如果一个小孩儿说的每句话都会成真,这世间就该乱套了。
“这件事我自有思量,便不同你赘述了。”他继续说道,“我已经了解现在的情况了,和我预想中的差不多,如此,我也能暂时安心了,唯有白玄的那条计划,还需你多多操劳。”
徐阆答:“自然。”
“我当初留下来的鳞片,能够支撑我停留的时间所剩无几了。”
他也知晓这具凡胎生来便是极阴体质,他在天界的时候,尚且有四方开天镜护心,而这具身体还很弱小,一碰就碎,身边又没有个能够傍身的东西,若是不找个地方栖身,护住命脉,恐怕没过多久就会被阴气缠绕,白白将躯壳交给那些孤魂野鬼,命丧黄泉了。
玄秀仙君四处打量了一阵,发觉这霞雁城中竟然连一座庙也没有,那龙椅上的皇帝,恐怕从来没有注意过这座城。他微微皱起眉,眸色渐深,很快,又化作金色,复杂古老的音节从他喉间滚出来,说的是:“那么,就在这里建一座庙,作为我今后的栖身之处吧。”
话音刚落,只见不远处的那两座宅邸被一只无形的手分离,静悄悄的,朝着不同的方向退去,留出一片空地,先筑地基,然后搭建框架,立梁柱……有条不紊,不消半炷香的工夫,一座小庙就这样屹立在徐阆的眼前,就好像它本来就在这里度过了几十年的光阴。
“无人来此处供奉神像,所以庙宇落败,香火不兴,四处破旧不堪,蛛网遍布。
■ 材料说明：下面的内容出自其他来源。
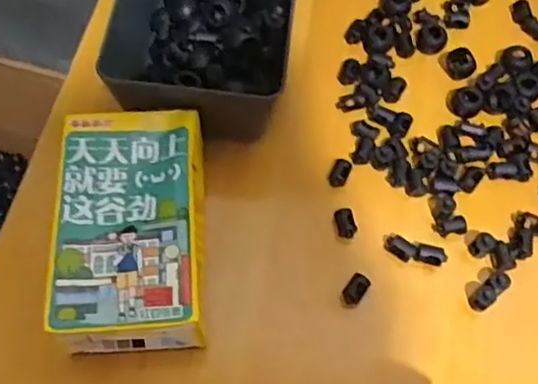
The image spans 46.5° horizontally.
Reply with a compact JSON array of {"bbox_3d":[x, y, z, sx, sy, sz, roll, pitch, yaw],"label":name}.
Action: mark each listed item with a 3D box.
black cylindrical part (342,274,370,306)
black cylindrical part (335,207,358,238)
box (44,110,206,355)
[{"bbox_3d":[0.042,0.047,0.302,0.009,0.009,0.014,35,68,12],"label":"black cylindrical part"},{"bbox_3d":[0.039,0.016,0.318,0.009,0.009,0.016,-9,66,-8],"label":"black cylindrical part"},{"bbox_3d":[-0.062,0.018,0.293,0.065,0.044,0.108,-2,64,-3],"label":"box"}]

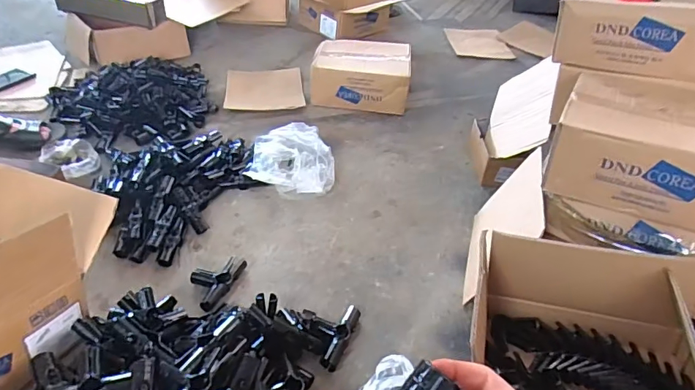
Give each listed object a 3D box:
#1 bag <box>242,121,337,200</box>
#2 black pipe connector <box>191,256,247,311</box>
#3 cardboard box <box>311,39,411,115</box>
[{"bbox_3d":[-0.148,-0.101,1.292,0.223,0.082,0.231,3,40,-3],"label":"bag"},{"bbox_3d":[-0.278,0.180,0.975,0.090,0.033,0.141,14,40,10],"label":"black pipe connector"},{"bbox_3d":[0.045,-0.426,1.659,0.338,0.141,0.304,3,40,-3],"label":"cardboard box"}]

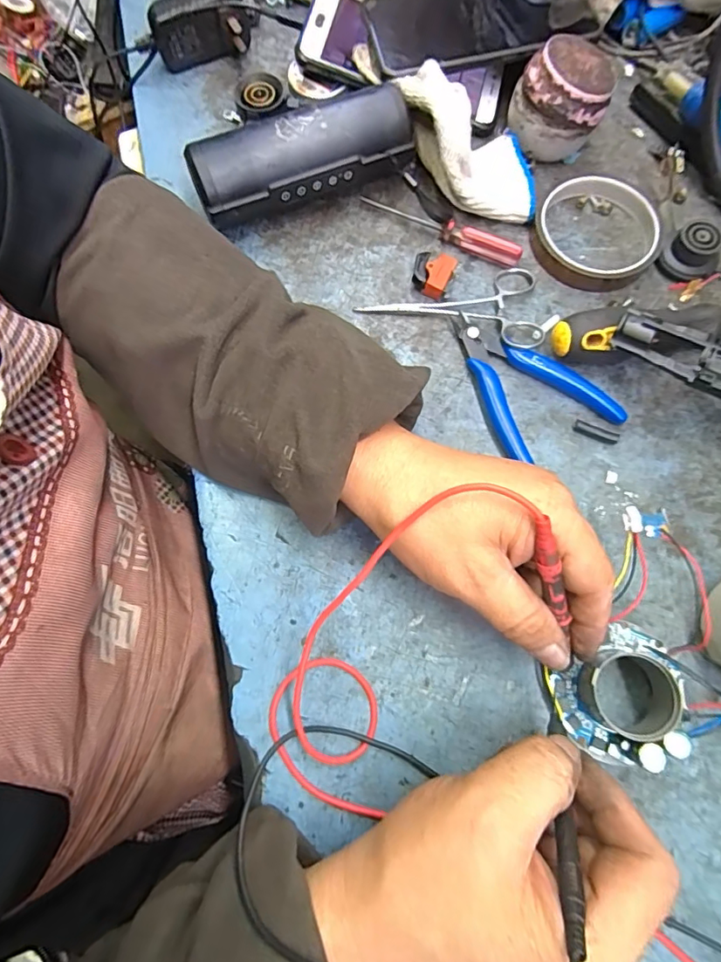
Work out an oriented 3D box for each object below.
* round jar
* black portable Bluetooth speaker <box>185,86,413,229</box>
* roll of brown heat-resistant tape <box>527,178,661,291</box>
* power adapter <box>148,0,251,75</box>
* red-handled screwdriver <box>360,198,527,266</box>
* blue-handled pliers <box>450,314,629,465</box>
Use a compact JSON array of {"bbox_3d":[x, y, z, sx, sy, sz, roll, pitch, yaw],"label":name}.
[{"bbox_3d":[0.140,-0.269,0.358,0.061,0.060,0.051,17,75,5],"label":"round jar"},{"bbox_3d":[-0.038,-0.218,0.350,0.150,0.055,0.045,-23,75,-7],"label":"black portable Bluetooth speaker"},{"bbox_3d":[0.166,-0.176,0.355,0.081,0.015,0.086,0,74,0],"label":"roll of brown heat-resistant tape"},{"bbox_3d":[-0.123,-0.349,0.389,0.070,0.044,0.027,-11,74,-3],"label":"power adapter"},{"bbox_3d":[0.056,-0.179,0.358,0.120,0.013,0.013,23,75,6],"label":"red-handled screwdriver"},{"bbox_3d":[0.106,-0.069,0.329,0.075,0.012,0.110,-28,76,-8],"label":"blue-handled pliers"}]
”
原本光鲜亮丽的寺庙变得破旧衰败,犄角旮旯都结满了蛛网,一看就鲜少有人踏足。
徐阆看着,嘴唇艰难地动了动,想说点什么,话到了嘴边,突然就不想说了。
等到大功告成,玄秀仙君眼中的金色消退,转过身看向徐阆,用眼神询问他还有没有什么要说的事时,徐阆才打破了沉默,问:“九殿下要去见见谢……嗯,见见三青仙君吗?”
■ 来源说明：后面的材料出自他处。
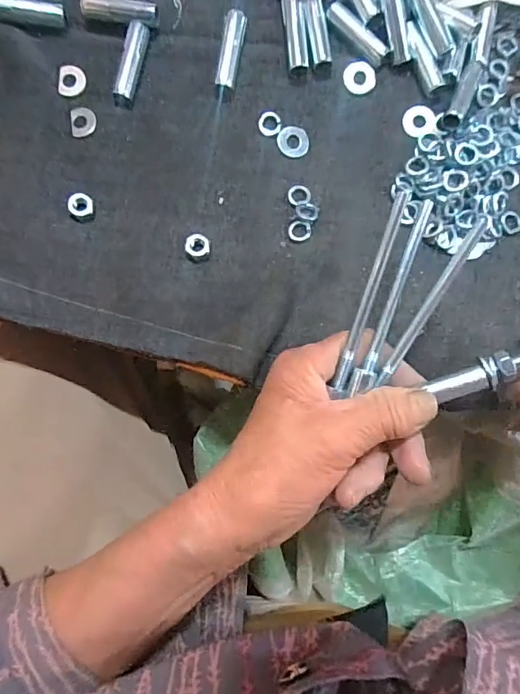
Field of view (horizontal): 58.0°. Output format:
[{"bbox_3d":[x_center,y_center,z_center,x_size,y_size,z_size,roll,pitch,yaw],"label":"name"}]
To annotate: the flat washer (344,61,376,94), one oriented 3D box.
[{"bbox_3d":[0.060,-0.161,0.281,0.019,0.004,0.018,0,86,-3],"label":"flat washer"}]

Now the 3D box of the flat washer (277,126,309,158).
[{"bbox_3d":[0.020,-0.122,0.278,0.018,0.004,0.018,-3,89,-10],"label":"flat washer"}]

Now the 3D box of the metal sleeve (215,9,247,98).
[{"bbox_3d":[-0.017,-0.170,0.272,0.012,0.012,0.046,11,86,-2],"label":"metal sleeve"}]

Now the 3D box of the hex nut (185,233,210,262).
[{"bbox_3d":[-0.035,-0.056,0.262,0.014,0.005,0.016,-2,86,-3],"label":"hex nut"}]

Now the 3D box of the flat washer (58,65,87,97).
[{"bbox_3d":[-0.111,-0.157,0.276,0.015,0.004,0.019,2,86,-3],"label":"flat washer"}]

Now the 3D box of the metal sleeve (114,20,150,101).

“三青吗?”玄秀的唇边终于有了点真情实意的笑意,说道,“不了,也不差这一眼。”
神仙的寿命没有尽头,也不像凡人这样,一别就是几年,路途遥远,只凭书信来往,又很难保持联系,等到了见面的时候,很有可能见到的只是一座荒冢。大抵这就是凡人总爱在离别的时候下些苦功夫,而神仙却从不道别的原因,徐阆想,就算是九殿下也如此。
“我维持理智,实在困难。”玄秀说着,手指覆上喉咙,“之后的事情,就劳烦你了。”
意识如潮水般褪去,又重新翻涌着倒退,徐阆下意识接住将要摔倒在地的小孩儿,他还是那副茫然无措的模样,像是不知道发生了什么一般的,看向徐阆,张嘴要说些什么。
然而,那些含糊不清的音节,终究未能连成字句,只是反复地发出生涩的“啊啊”声。
徐阆神情恍惚,看着怀中的小孩儿不适地咳嗽起来,然后用手去摸自己的脖颈。
他这才明白,玄秀仙君临走之前,割裂了自己的声带,好叫自己再也不能说出话来。